Whether this is working remains to be seen. Leslie said she has been asking the state for Zip-code level vaccination data every week but it has yet to release it. The state has, however, released county, region and state-level data showing ongoing racial and ethnic disparities in who has been getting vaccine.
In the Capital Region, 92 percent of doses distributed to date have gone to white people (who make up 86 percent of the population aged 15 and older), 3.8 percent have gone to Black people (7.7 percent of the population), 3.2 percent have gone to Asian people (3.8 percent of the population), and 2.6 percent have gone to Hispanic and/or Latino people (4.6 percent of the population).
One strategy that has seemed to work is bringing clinics to specific populations in settings that are familiar to them, Leslie said.

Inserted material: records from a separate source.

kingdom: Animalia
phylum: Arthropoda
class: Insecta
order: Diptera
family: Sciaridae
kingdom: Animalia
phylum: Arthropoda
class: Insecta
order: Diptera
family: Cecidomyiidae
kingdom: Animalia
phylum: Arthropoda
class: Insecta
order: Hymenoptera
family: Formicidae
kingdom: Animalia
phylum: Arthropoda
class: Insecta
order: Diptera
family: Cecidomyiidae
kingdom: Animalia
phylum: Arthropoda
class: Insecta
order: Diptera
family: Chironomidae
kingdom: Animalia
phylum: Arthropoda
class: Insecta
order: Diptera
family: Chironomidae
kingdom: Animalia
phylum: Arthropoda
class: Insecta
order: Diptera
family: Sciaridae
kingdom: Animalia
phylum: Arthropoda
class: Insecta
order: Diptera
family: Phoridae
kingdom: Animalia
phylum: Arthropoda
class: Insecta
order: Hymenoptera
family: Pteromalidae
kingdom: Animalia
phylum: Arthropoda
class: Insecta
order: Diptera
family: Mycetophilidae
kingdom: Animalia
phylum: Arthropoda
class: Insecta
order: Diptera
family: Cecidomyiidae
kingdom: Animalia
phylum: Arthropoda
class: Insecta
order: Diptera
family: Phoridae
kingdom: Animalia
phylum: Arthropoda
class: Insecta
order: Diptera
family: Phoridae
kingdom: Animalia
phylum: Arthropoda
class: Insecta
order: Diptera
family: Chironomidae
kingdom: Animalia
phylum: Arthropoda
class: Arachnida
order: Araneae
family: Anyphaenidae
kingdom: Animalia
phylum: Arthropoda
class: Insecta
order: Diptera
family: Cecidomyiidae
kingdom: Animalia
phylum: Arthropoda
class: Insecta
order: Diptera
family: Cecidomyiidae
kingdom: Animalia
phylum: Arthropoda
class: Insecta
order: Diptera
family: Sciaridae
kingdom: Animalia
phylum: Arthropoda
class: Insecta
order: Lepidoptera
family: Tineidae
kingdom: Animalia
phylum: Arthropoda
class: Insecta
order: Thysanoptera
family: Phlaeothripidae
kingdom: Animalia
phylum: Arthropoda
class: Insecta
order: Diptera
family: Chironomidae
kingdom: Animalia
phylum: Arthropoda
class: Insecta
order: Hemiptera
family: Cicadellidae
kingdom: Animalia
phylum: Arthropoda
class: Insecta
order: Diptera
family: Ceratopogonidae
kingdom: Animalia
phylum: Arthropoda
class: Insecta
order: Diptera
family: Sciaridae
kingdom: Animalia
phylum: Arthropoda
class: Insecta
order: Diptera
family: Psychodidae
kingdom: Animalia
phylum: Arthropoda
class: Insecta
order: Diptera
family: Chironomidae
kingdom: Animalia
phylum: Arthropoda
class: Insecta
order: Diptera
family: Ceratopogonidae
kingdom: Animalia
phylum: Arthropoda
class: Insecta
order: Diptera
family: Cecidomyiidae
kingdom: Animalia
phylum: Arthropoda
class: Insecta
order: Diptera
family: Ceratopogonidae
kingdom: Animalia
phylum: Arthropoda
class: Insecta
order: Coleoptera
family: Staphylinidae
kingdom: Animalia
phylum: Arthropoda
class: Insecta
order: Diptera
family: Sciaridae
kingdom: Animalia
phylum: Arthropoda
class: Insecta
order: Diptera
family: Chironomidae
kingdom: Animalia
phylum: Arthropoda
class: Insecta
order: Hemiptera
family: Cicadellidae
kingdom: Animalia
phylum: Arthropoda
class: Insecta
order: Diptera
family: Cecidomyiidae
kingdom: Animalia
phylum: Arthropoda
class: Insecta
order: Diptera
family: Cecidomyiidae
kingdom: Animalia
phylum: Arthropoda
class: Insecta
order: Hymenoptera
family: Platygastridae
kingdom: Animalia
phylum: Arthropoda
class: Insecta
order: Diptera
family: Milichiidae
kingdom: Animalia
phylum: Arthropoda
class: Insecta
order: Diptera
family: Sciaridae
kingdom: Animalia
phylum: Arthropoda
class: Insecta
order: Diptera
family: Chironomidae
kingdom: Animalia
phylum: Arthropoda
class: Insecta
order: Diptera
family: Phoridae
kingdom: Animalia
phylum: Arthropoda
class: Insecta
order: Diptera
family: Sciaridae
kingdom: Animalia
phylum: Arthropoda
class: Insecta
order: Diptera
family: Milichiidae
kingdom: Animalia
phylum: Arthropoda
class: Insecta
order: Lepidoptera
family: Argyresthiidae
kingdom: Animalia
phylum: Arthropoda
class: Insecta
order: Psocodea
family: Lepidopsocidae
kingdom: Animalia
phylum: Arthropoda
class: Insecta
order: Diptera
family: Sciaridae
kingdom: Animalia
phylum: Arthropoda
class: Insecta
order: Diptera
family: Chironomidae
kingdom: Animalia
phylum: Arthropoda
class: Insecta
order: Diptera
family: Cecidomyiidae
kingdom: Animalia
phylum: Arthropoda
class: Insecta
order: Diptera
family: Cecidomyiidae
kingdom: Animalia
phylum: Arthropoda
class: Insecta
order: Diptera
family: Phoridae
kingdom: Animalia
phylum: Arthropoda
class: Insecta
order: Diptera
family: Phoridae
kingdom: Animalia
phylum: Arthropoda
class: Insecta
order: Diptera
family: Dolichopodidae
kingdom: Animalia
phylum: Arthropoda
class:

“I think it’s wonderful to see with these smaller (clinics) that some groups are more comfortable getting vaccinated in locations that feel comfortable to them,” she said. “That has certainly been true of the (developmentally disabled) population and it has been true of our Black and brown communities.”
Recent successes, she said, include vaccination clinics at the Center for Disability Services in Albany for individuals with developmental disabilities, a clinic at Capital District Latinos headquarters staffed by Spanish speakers, a clinic for the LGBTQIA community on Lark Street, and a clinic at the Masjid As-salam mosque on Central Avenue for the Muslim community — just in time for some to safely gather during the holy month of Ramadan.
“A lot of great ideas and wonderful things have happened when we have people approach us and say, ‘You know, I was thinking’ or ‘You know, if we did this maybe this could happen,’ and it’s been terrific and we’ve been able to run with those ideas,” she said.
Other ongoing work of the hub includes corralling local vaccine information into one place through the development of Capitalregionvax.com, a website featuring a list of area providers who get vaccine every week, frequently asked questions, hotline numbers and volunteer signup information. The hub is also working toboost vaccine acceptance among those who are on the fence. A public service campaign is slated to roll out across multiple media platforms featuring diverse faces from across the region, Mckenna said.
“We’ve got people right now that are wanting to get in to get their vaccine and we’ve got a group of people that we probably won’t ever convince to get the vaccine,” Leslie said. “But there is a large group in the middle that can be moved.”
While the job has proved time-consuming and hectic, Leslie said it has its rewards.
“Like many families, my family has had a lot of loss due to COVID,” she said. “Not only social loss but also family members that we’ve lost… and so this helps to feel like I’m helping other people regain that normalcy and helping to bring people together in a safer way — one shot at a time, one family at a time, one vulnerable person at a time. It’s an incredibly rewarding experience.”